I’m a crappy writer.
Every story I’ve ever written is crap. Even the ones that have been published. The editors who bought my stories were blind on the days they read my stories, or they were simply charitable. That’s the only explanation I can come up with.
My novel, The Solitude of the Tentacled Space Monster, is a pile of dung. It stinks. It smells. Surely my friend Terrie can smell its stench even in her home in Tokyo. Keri can smell it in Northern Ireland. It is truly foul. It’s going nowhere. The plot is limp, the characters lifeless. My use of language is abhorrent and completely uninspired.
Bleah. Barf. Yuck.
Who told me I could be a writer? Why on earth did I believe them?

DATASET ROWS -

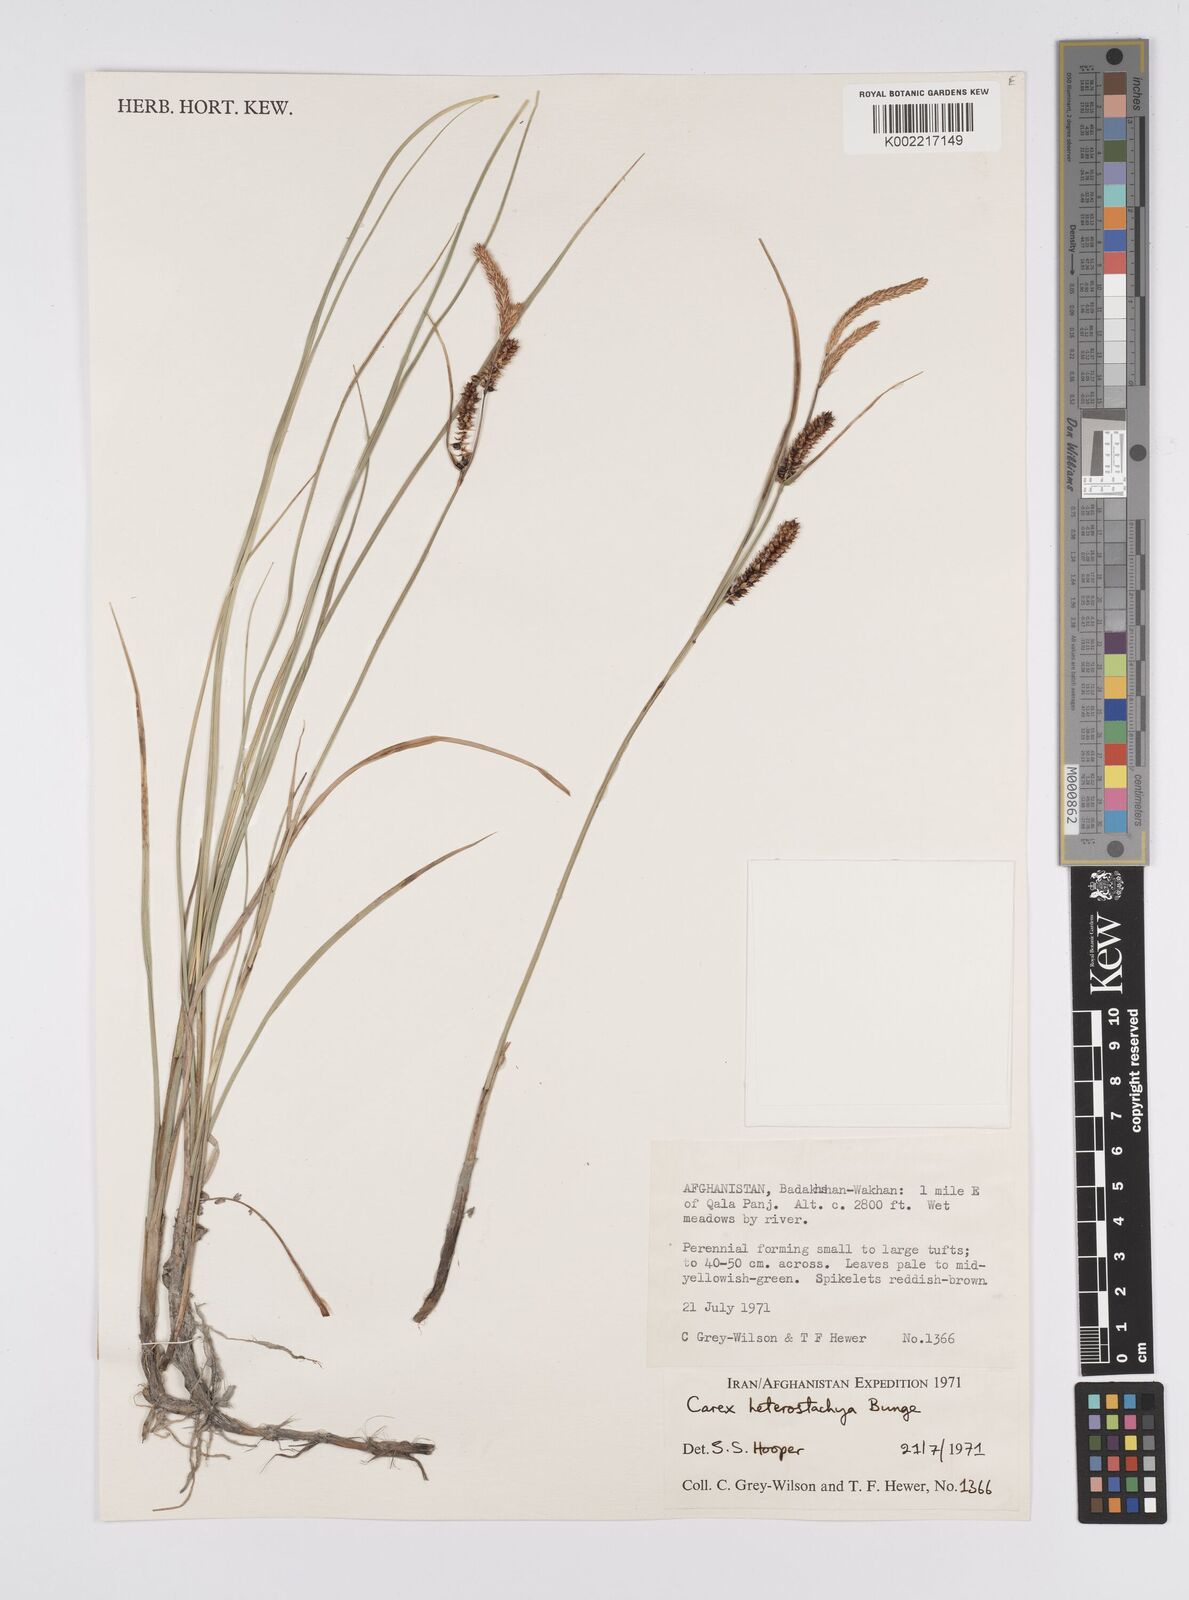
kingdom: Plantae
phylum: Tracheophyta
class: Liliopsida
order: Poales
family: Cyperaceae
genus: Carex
--
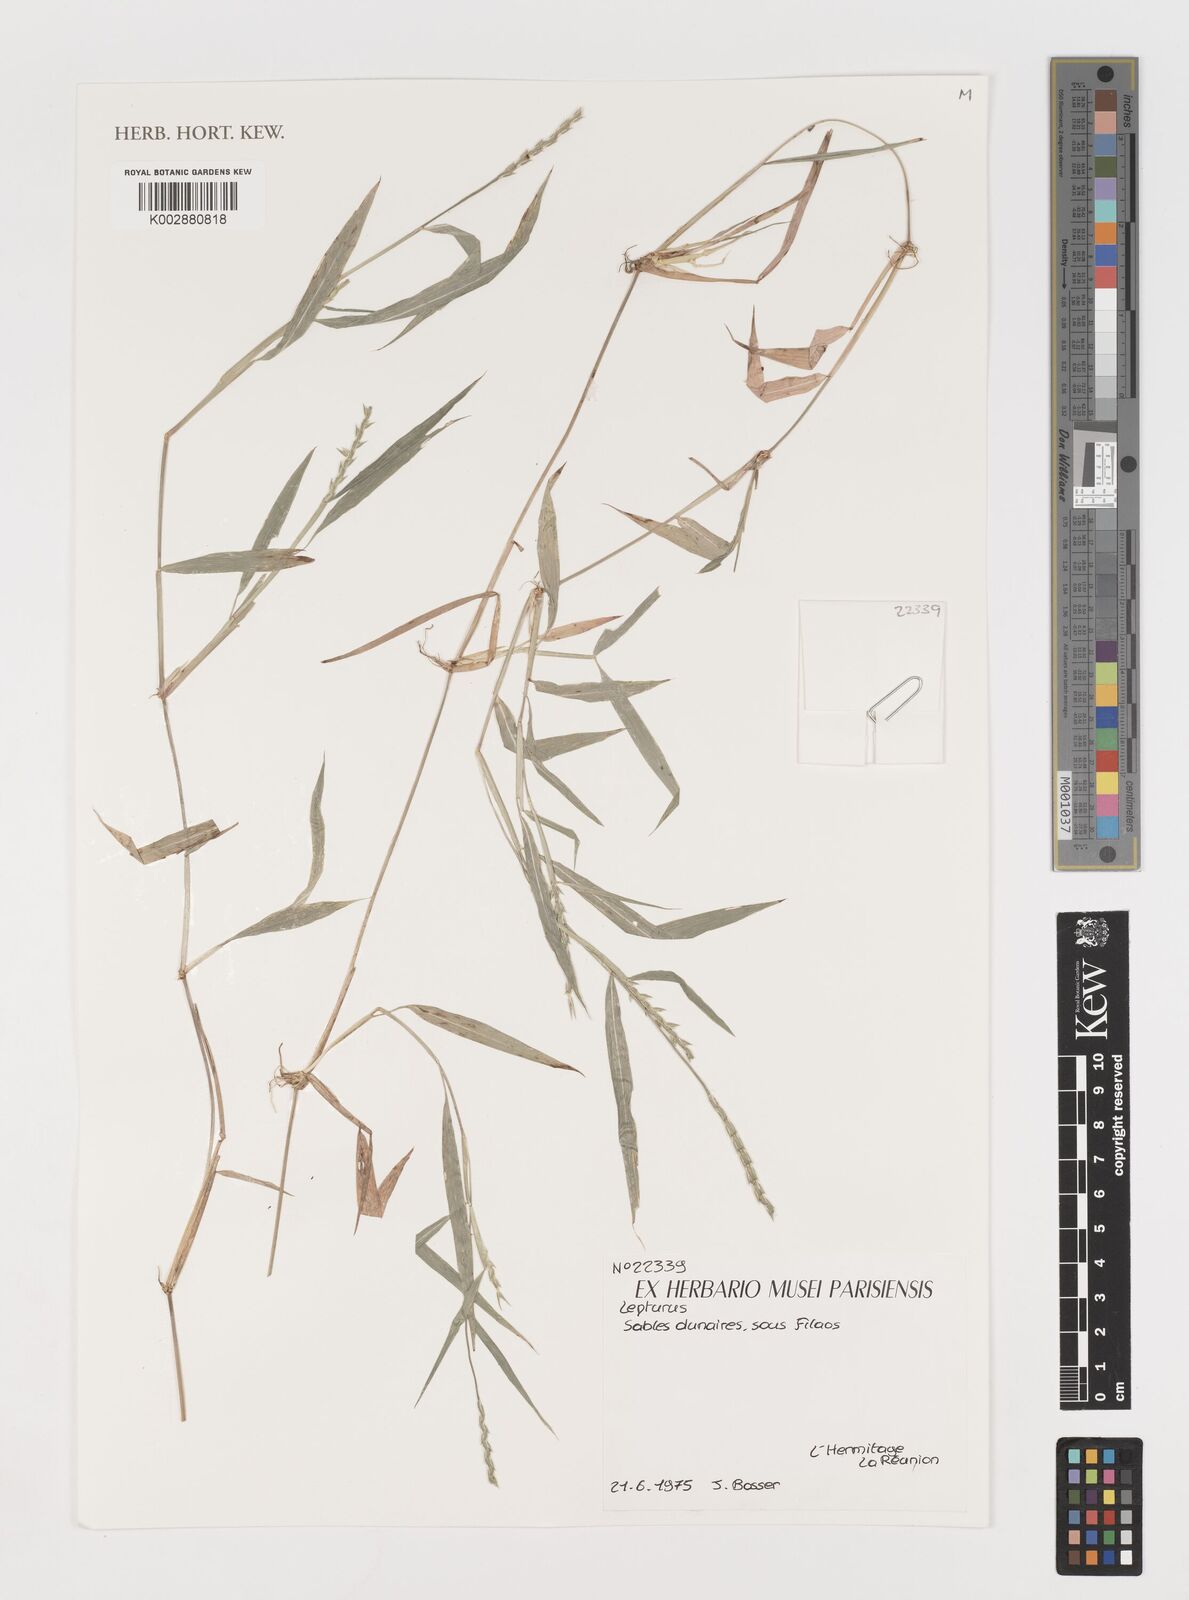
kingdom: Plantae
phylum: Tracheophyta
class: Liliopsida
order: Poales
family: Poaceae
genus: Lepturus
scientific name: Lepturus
...
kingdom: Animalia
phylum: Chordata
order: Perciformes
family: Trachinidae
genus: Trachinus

PROBLEMS AND TASKS -
[A] In the self-critical post about being a bad writer, in what city does the writer's friend Terrie live?
[B] Pick up the self-critical post about being a bad writer after its last line and continue it.
The entries come from a separate source unrelated to the text.

IN RESPONSE -
[A] Tokyo.

[B]
I should do something more productive, with a higher chance of success. Like, maybe, collecting dust mites. I’m sure that there are plenty of different species of dust mites from all over the world. I could have the largest collection of dust mites that the world has ever seen, big enough to rival the dust mite collection at the Royal Natural History Museum in London, should they have one. I could label them with tiny little labels, and provide a microscope for the dozens of people from all over the world who would want to see them, for surely more people would be interested in viewing my dust mite collection than would ever be interested in reading the stories and novels that I inflict upon the world.
I could be a firefighter, I suppose, except my asthma would not be able to handle the smoke. Maybe a police officer, though I think I’m too old to qualify. I don’t know; I know that police departments aren’t allowed to have minimum height restrictions anymore; are they allowed to have age restrictions these days?
Truly, as a writer I sucketh.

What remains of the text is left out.